# THE TASK:
Copy the listing below word for word, from its first line to its last, and omit the pictures from your copy.

═══ SUPPLIED ENTRIES ═══

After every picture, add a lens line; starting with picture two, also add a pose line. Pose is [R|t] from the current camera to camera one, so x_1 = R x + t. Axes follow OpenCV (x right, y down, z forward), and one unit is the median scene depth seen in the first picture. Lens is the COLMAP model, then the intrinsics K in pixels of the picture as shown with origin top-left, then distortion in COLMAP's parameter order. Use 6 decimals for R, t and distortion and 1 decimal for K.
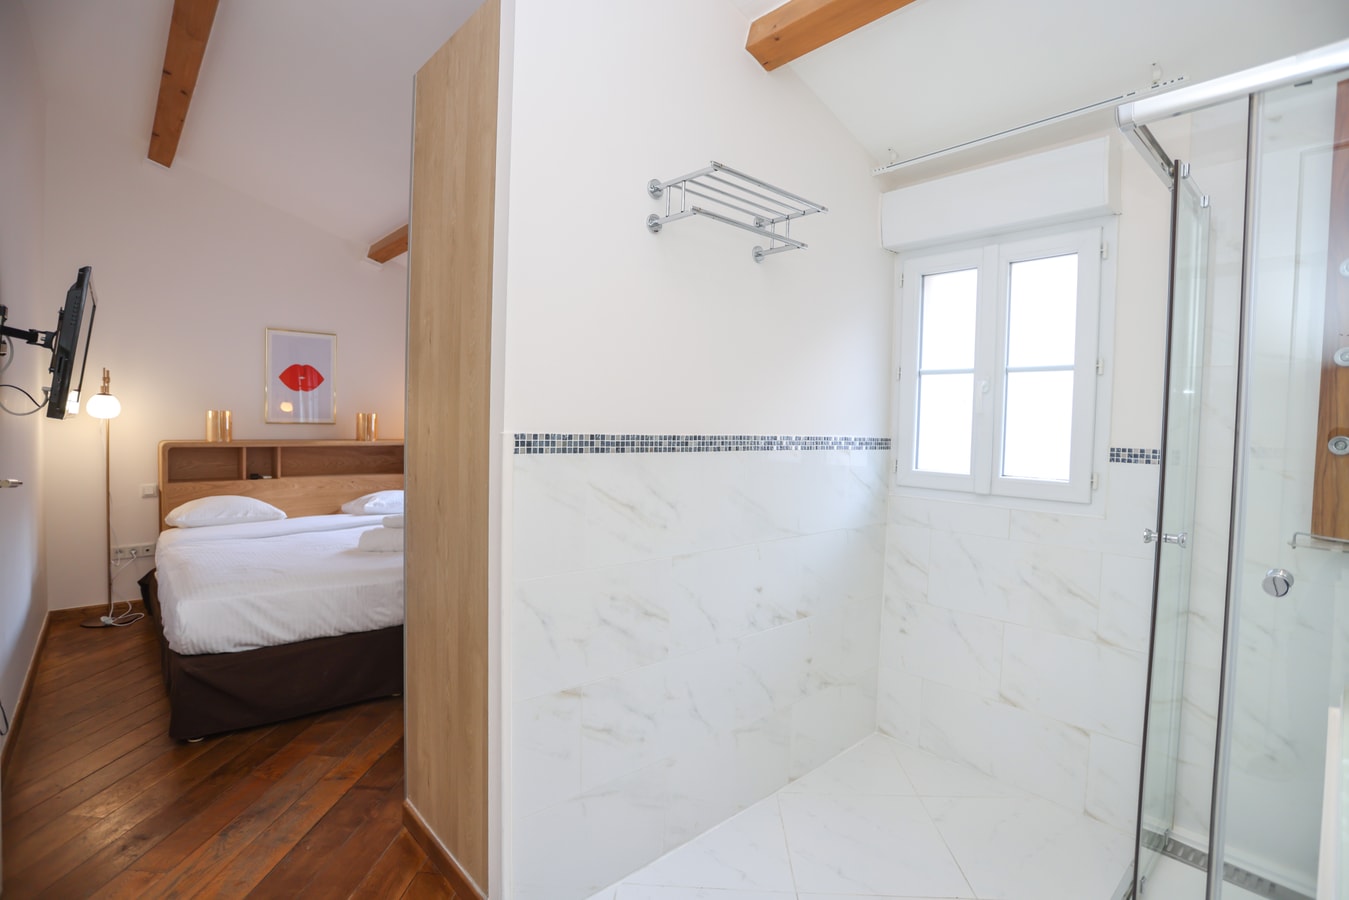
lens RADIAL K [[633.5, 0, 674.5], [0, 633.5, 450.0], [0, 0, 1]] dist [0.001344, 0.000451]
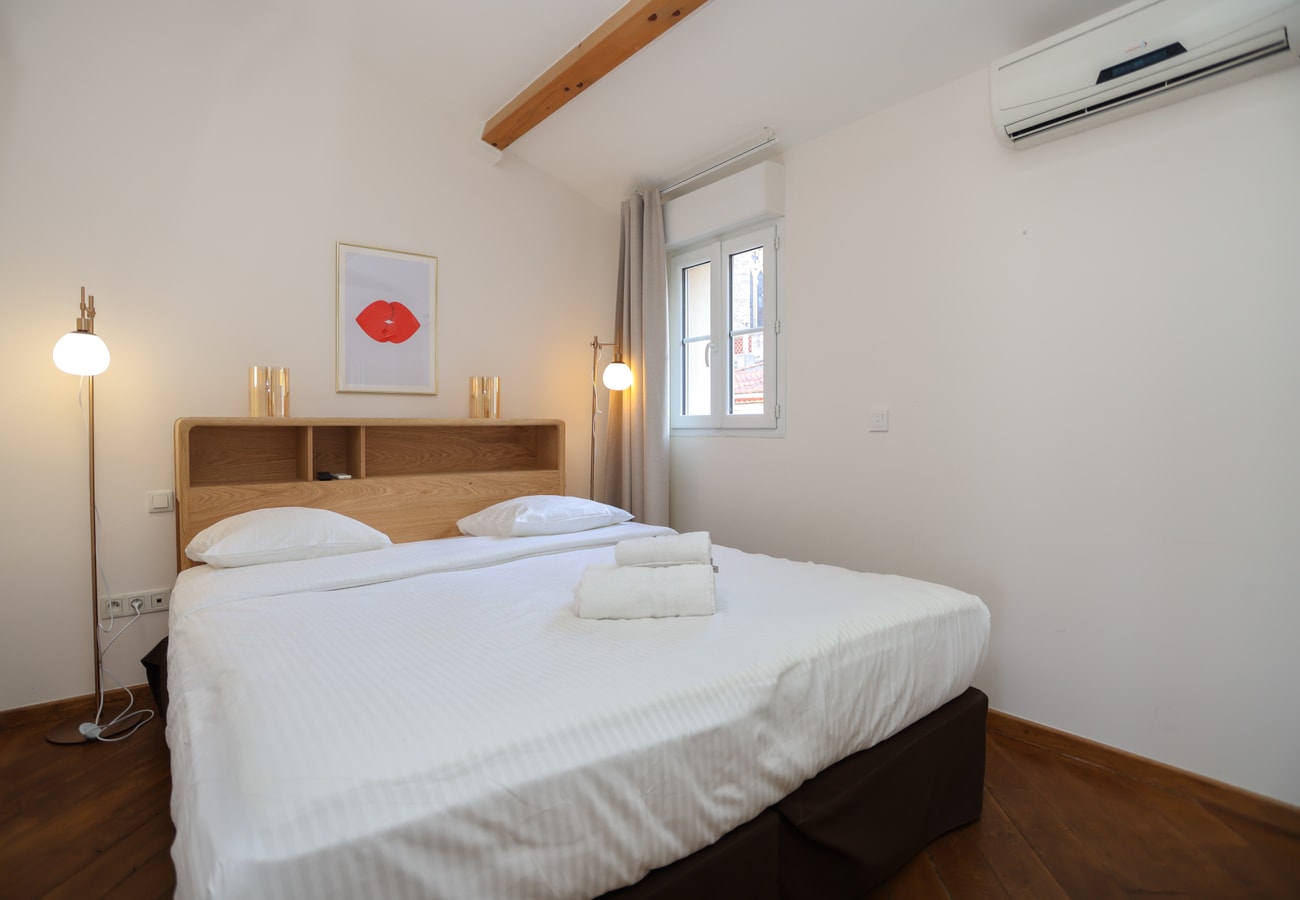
lens RADIAL K [[671.3, 0, 650.0], [0, 671.3, 450.0], [0, 0, 1]] dist [0.002254, -0.000417]
pose [[0.997106, -0.022404, -0.072641, -0.322758], [0.021113, 0.999606, -0.018495, 0.037734], [0.073027, 0.016907, 0.997187, 0.403724]]
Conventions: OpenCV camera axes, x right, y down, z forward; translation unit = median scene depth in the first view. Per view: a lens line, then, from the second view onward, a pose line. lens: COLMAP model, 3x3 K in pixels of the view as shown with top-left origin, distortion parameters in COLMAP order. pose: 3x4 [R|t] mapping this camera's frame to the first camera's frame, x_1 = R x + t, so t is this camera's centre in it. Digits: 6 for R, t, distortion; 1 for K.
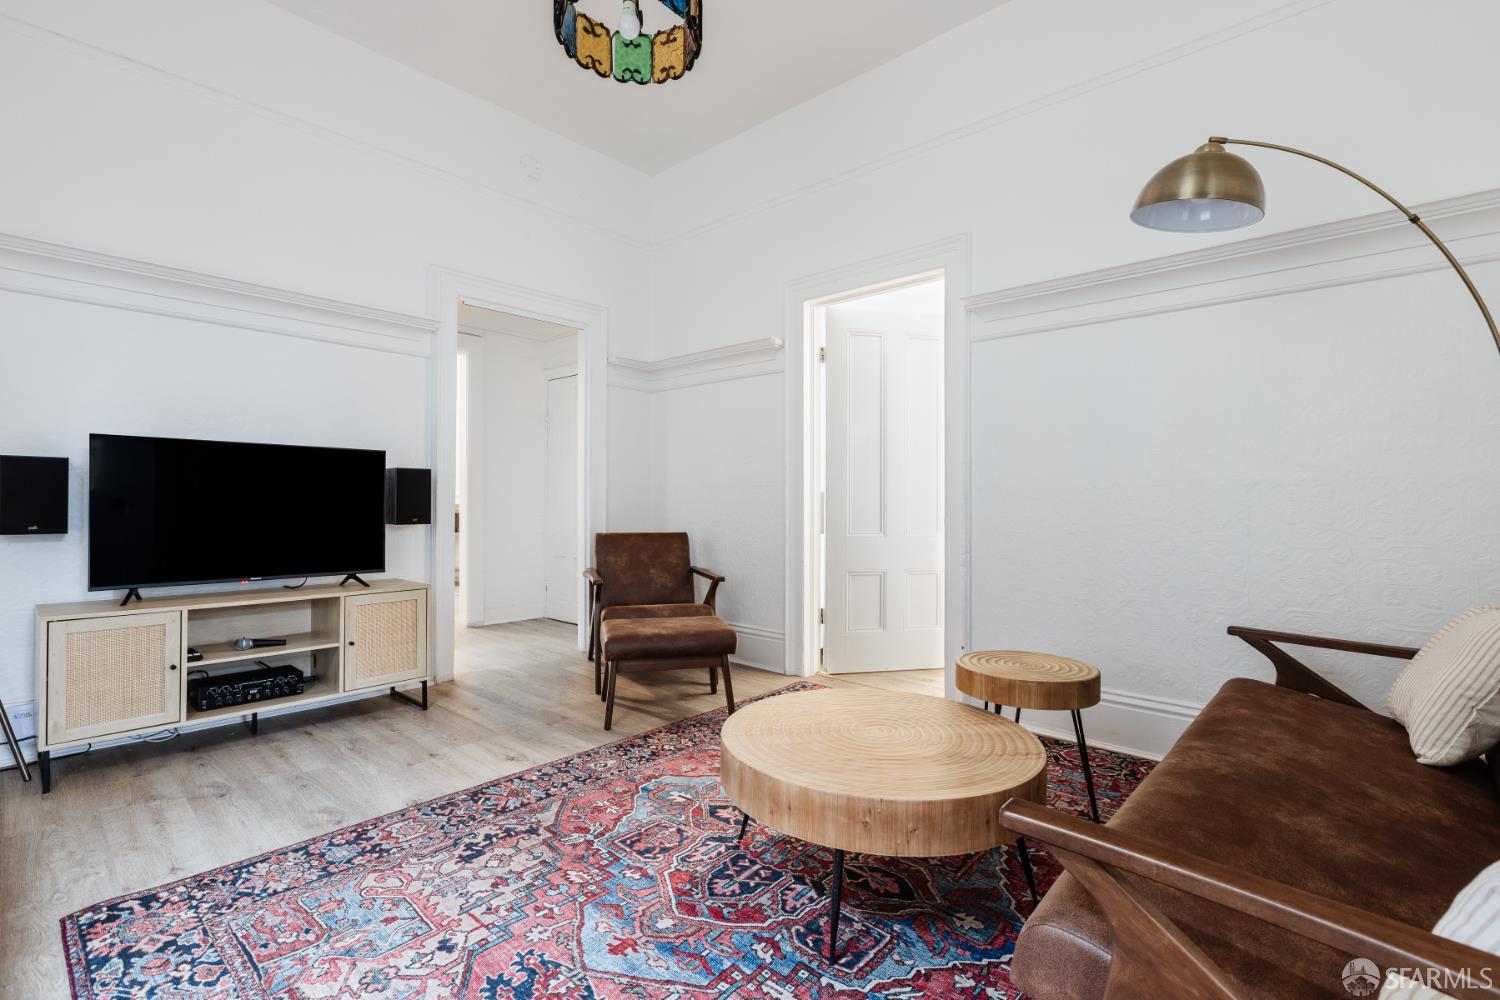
lens RADIAL K [[674.8, 0, 763.7], [0, 674.8, 497.4], [0, 0, 1]] dist [0.001672, -0.002025]
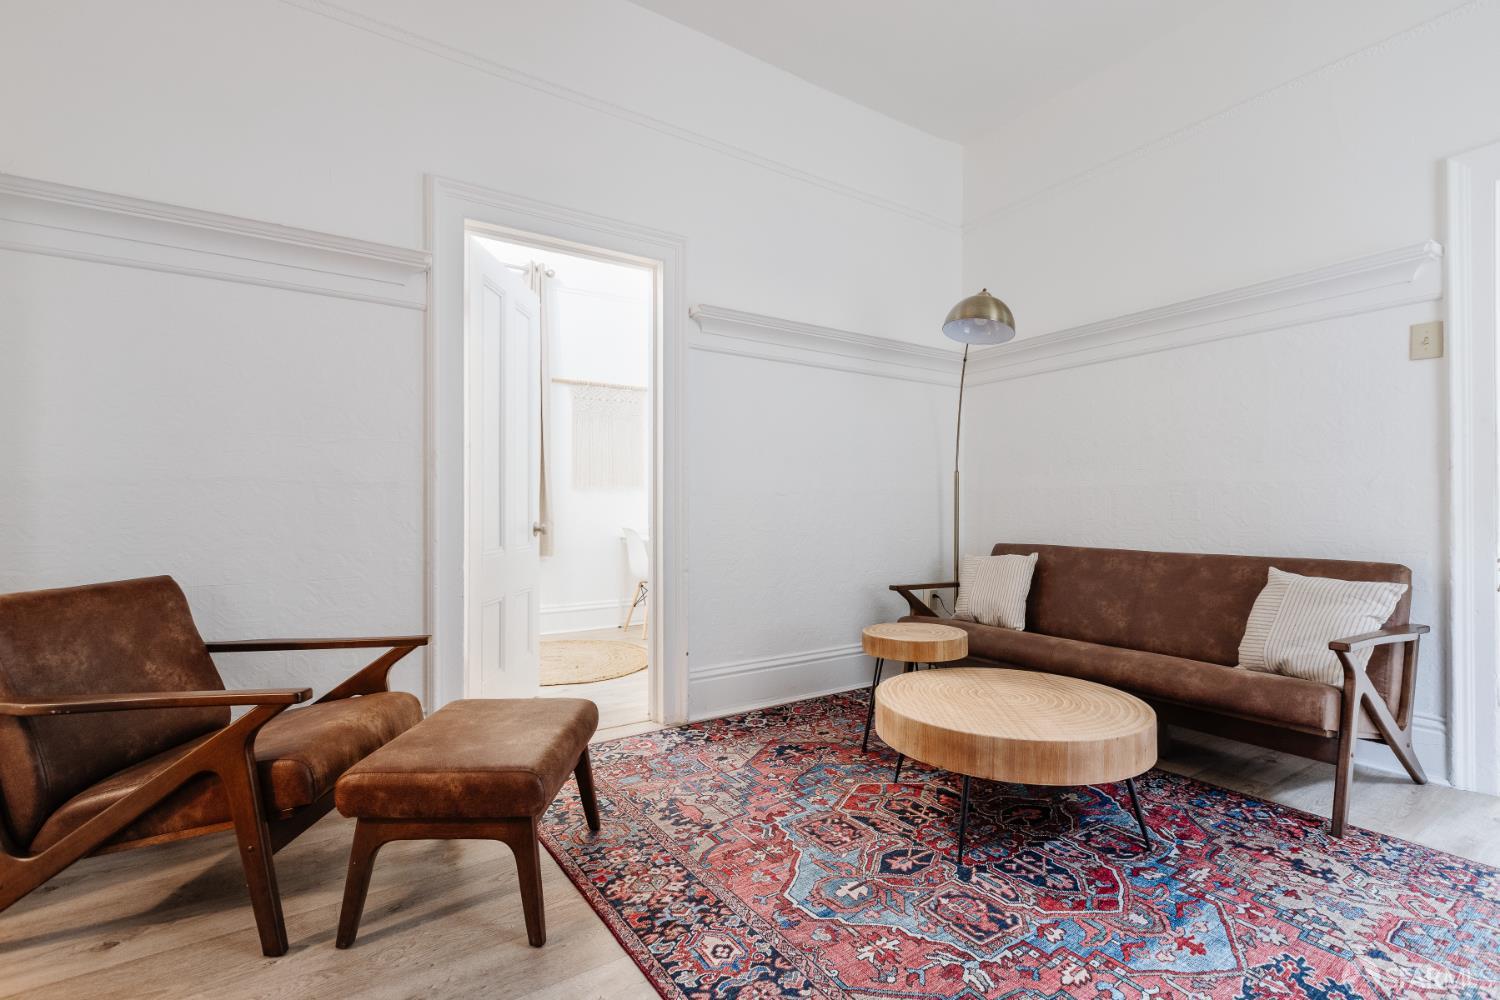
lens RADIAL K [[674.8, 0, 759.3], [0, 674.8, 498.7], [0, 0, 1]] dist [0.001672, -0.002025]
pose [[0.259860, 0.003305, 0.965641, -0.934601], [-0.000793, 0.999995, -0.003209, -0.003591], [-0.965646, 0.000068, 0.259861, 0.934362]]
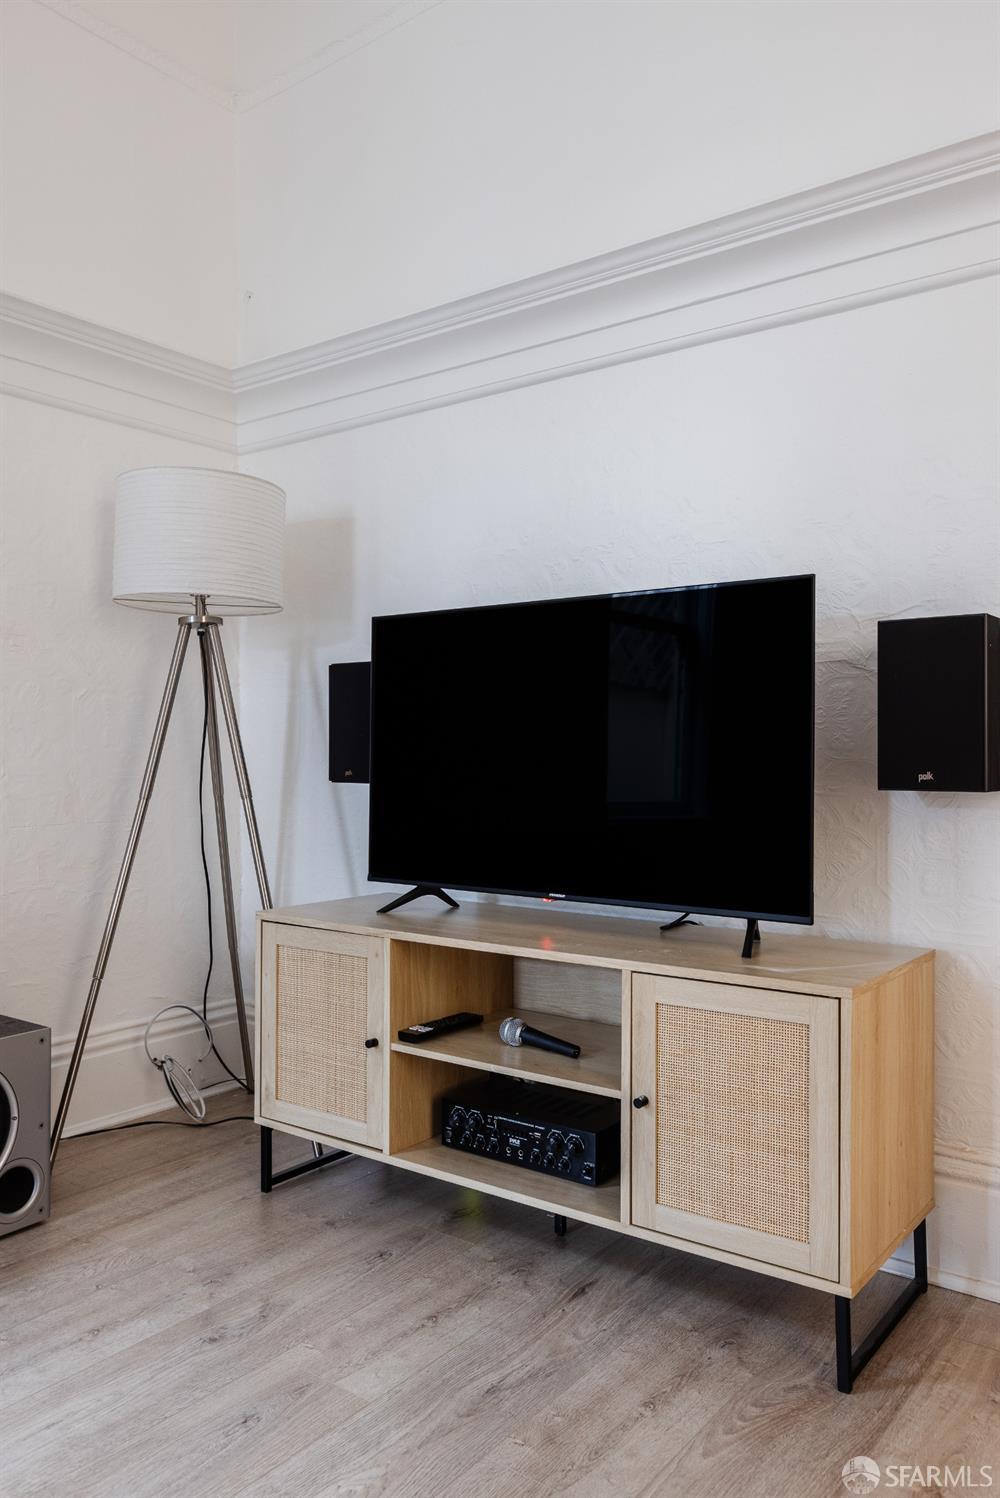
lens RADIAL K [[1129.8, 0, 493.1], [0, 1129.8, 745.9], [0, 0, 1]] dist [0.003393, 0.000245]
pose [[0.068724, -0.007595, -0.997607, 0.009885], [0.009737, 0.999928, -0.006942, 0.031046], [0.997588, -0.009237, 0.068793, 1.168122]]
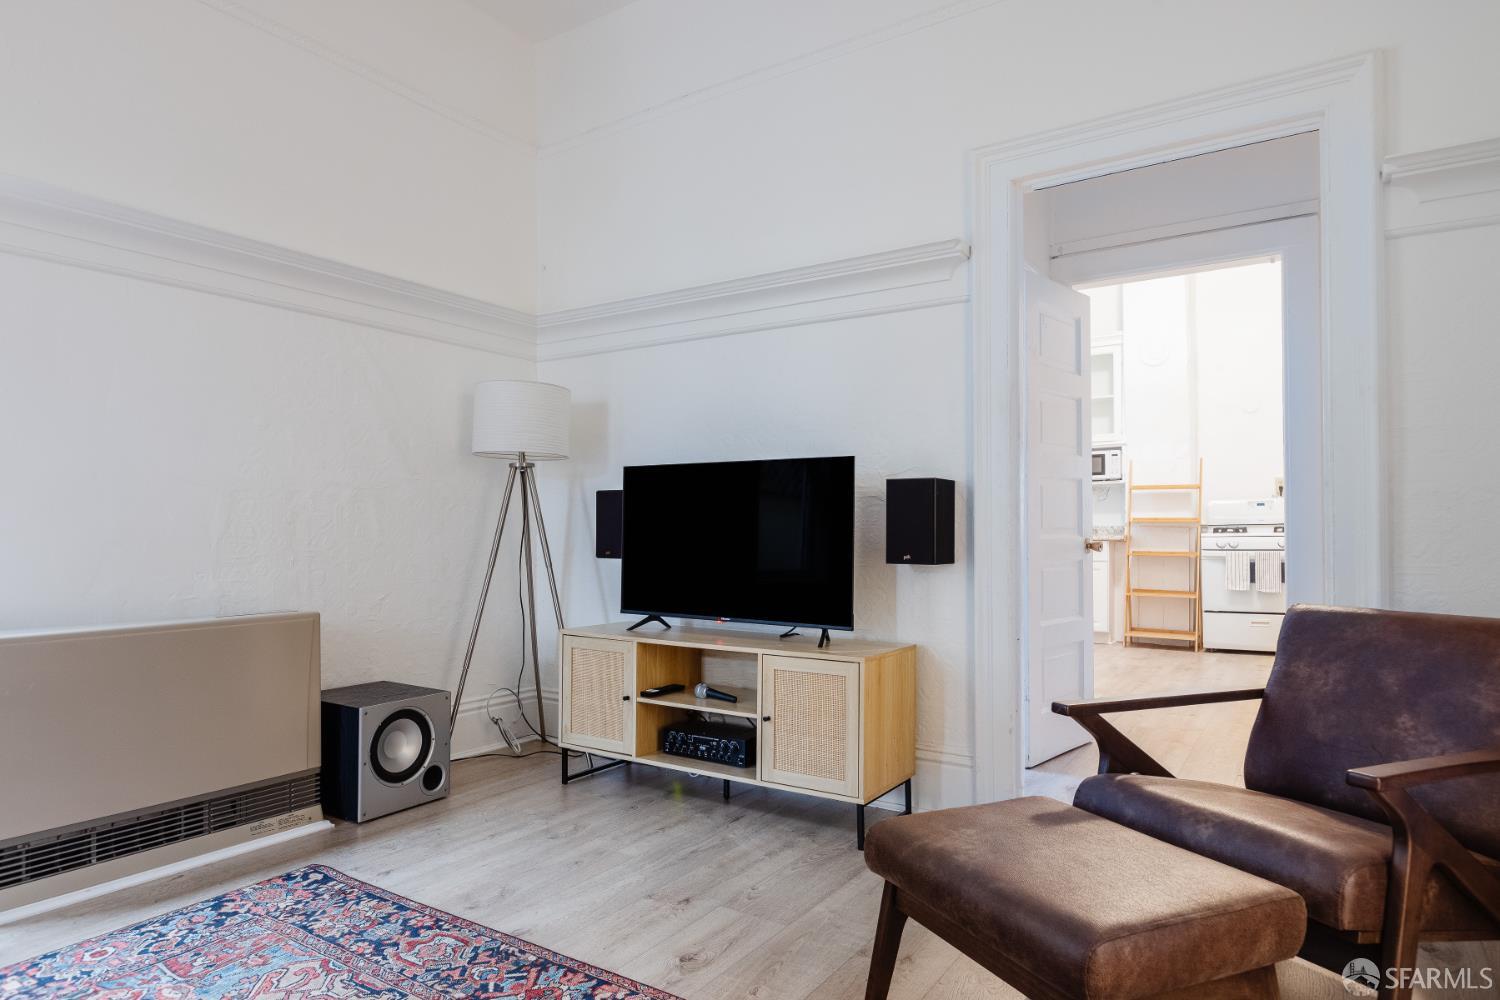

═══

# WRITTEN RESPONSE:
After every picture, add a lens line; starting with picture two, also add a pose line. Pose is [R|t] from the current camera to camera one, so x_1 = R x + t. Axes follow OpenCV (x right, y down, z forward), and one unit is the median scene depth seen in the first picture. Lens is the COLMAP model, then the intrinsics K in pixels of the picture as shown with origin top-left, then distortion in COLMAP's parameter order. Use 6 decimals for R, t and distortion and 1 decimal for K.
lens RADIAL K [[633.5, 0, 674.5], [0, 633.5, 450.0], [0, 0, 1]] dist [0.001344, 0.000451]
lens RADIAL K [[671.3, 0, 650.0], [0, 671.3, 450.0], [0, 0, 1]] dist [0.002254, -0.000417]
pose [[0.997106, -0.022404, -0.072641, -0.322758], [0.021113, 0.999606, -0.018495, 0.037734], [0.073027, 0.016907, 0.997187, 0.403724]]
Conventions: OpenCV camera axes, x right, y down, z forward; translation unit = median scene depth in the first view. Per view: a lens line, then, from the second view onward, a pose line. lens: COLMAP model, 3x3 K in pixels of the view as shown with top-left origin, distortion parameters in COLMAP order. pose: 3x4 [R|t] mapping this camera's frame to the first camera's frame, x_1 = R x + t, so t is this camera's centre in it. Digits: 6 for R, t, distortion; 1 for K.
lens RADIAL K [[674.8, 0, 763.7], [0, 674.8, 497.4], [0, 0, 1]] dist [0.001672, -0.002025]
lens RADIAL K [[674.8, 0, 759.3], [0, 674.8, 498.7], [0, 0, 1]] dist [0.001672, -0.002025]
pose [[0.259860, 0.003305, 0.965641, -0.934601], [-0.000793, 0.999995, -0.003209, -0.003591], [-0.965646, 0.000068, 0.259861, 0.934362]]
lens RADIAL K [[1129.8, 0, 493.1], [0, 1129.8, 745.9], [0, 0, 1]] dist [0.003393, 0.000245]
pose [[0.068724, -0.007595, -0.997607, 0.009885], [0.009737, 0.999928, -0.006942, 0.031046], [0.997588, -0.009237, 0.068793, 1.168122]]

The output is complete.